Let $f$ be a smooth function on $[a,b]$ such that $f^{(k)}(x) \ge 0$ for all $x \in [a,b]$ and $k \ge 0$. Show that $$ f(x) = \sum_{k=0}^\infty \frac{f^{(k)}(a)}{k!}(x-a)^k , \forall x \in [a,b] $$
That is $f$ is analytic on $[a,b]$. The hint in to use Taylor expansion of integral form. But since $f^{(k)}$ can be very large, I couldn't find a suitable estimation.
Hint: show that for all $a < x < y < b$, $$f(y) \geq \sum_{k=0}^{\infty}{\frac{(y-x)^k}{k!}f^{(k)}(x)}.$$
As a consequence, $f^{(n+1)}(x) \leq \frac{(n+1)!}{(y-x)^{n+1}}f(y)$.
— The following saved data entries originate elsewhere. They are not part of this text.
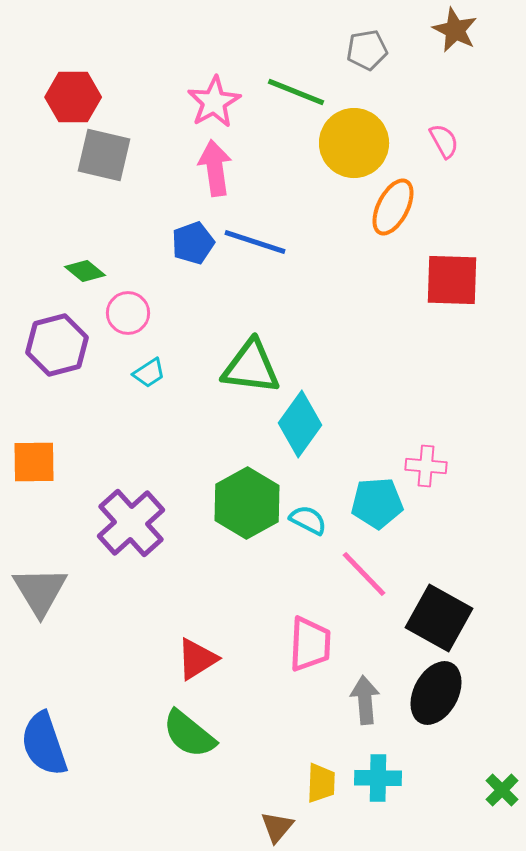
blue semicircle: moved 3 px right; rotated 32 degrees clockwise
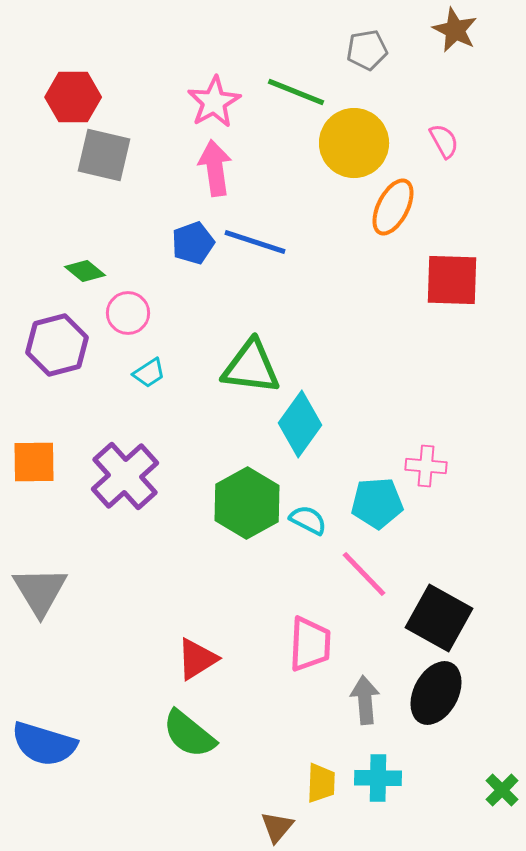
purple cross: moved 6 px left, 47 px up
blue semicircle: rotated 54 degrees counterclockwise
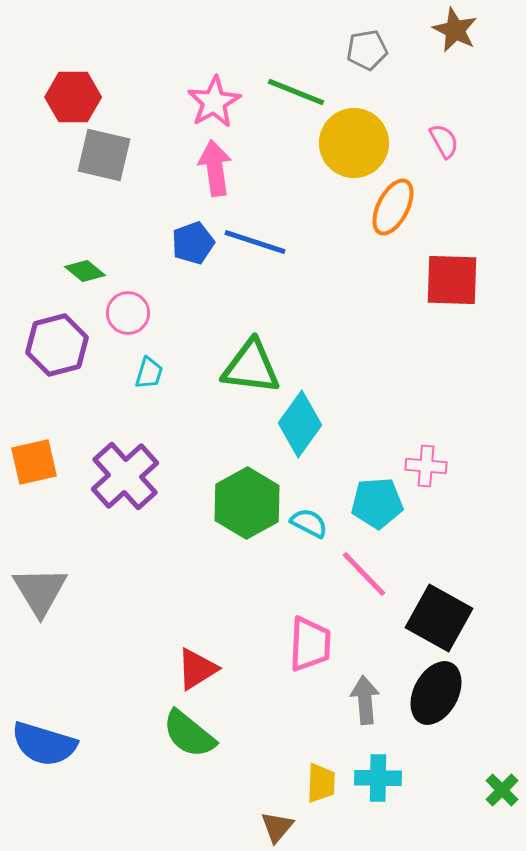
cyan trapezoid: rotated 40 degrees counterclockwise
orange square: rotated 12 degrees counterclockwise
cyan semicircle: moved 1 px right, 3 px down
red triangle: moved 10 px down
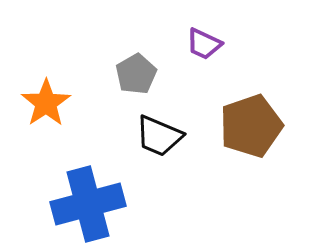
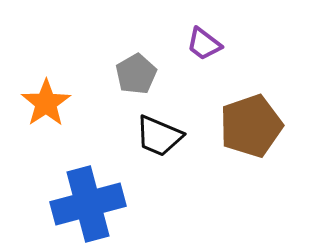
purple trapezoid: rotated 12 degrees clockwise
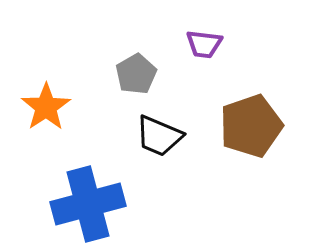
purple trapezoid: rotated 30 degrees counterclockwise
orange star: moved 4 px down
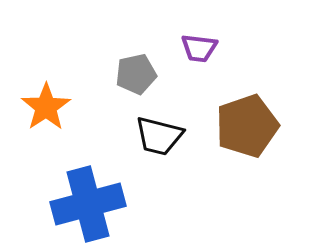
purple trapezoid: moved 5 px left, 4 px down
gray pentagon: rotated 18 degrees clockwise
brown pentagon: moved 4 px left
black trapezoid: rotated 9 degrees counterclockwise
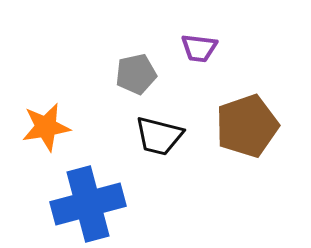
orange star: moved 20 px down; rotated 24 degrees clockwise
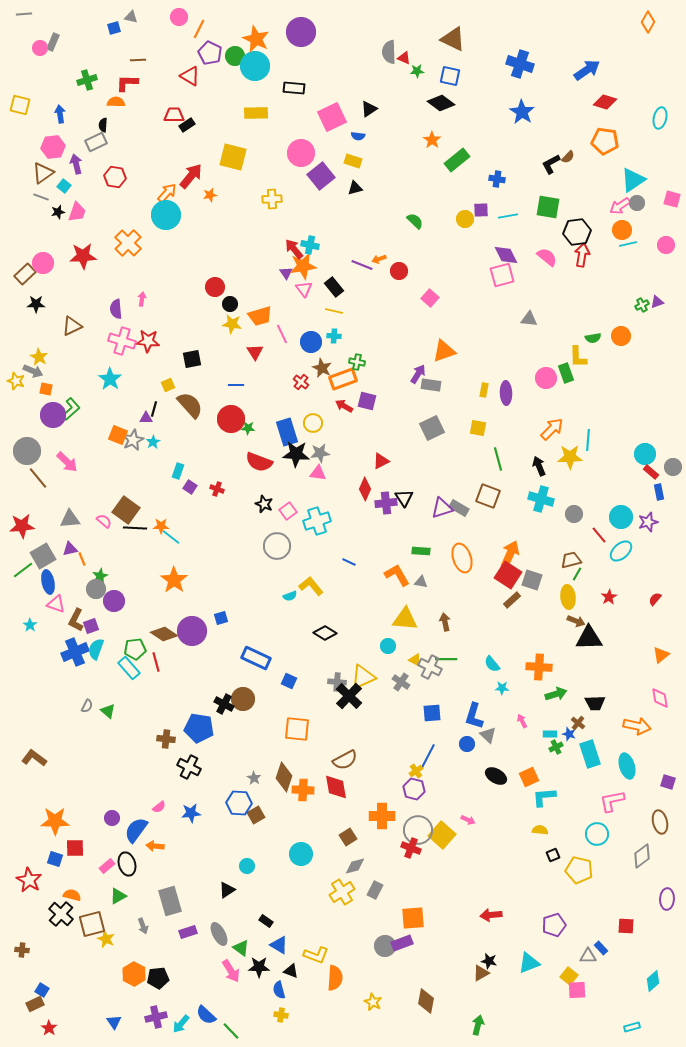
Therefore, if $z < x < y$, then
$$\sum_{k=0}^n{\frac{f^{(k)}(z)}{k!} (x-z)^k} \leq f(x) \leq \sum_{k=0}^n{\frac{f^{(k)}(z)}{k!} (x-z)^k} + \left(\frac{x-z}{y-x}\right)^{n+1}f(y).$$
Thus, let $$C_x = \{x \leq y \leq b,\, f(y)=\sum_{k=0}^{\infty}{\frac{f^{(k)}(x)}{k!}(y-x)^k}\}.$$
Standard manipulations show that if $y \in C_x$ and $z \in C_y$, then $z \in C_x$.
Moreover, from what is before, $C_x \supset [x, (x+b)/2[$, and it follows easily that $C_a=[a,b]$, hence the conclusion.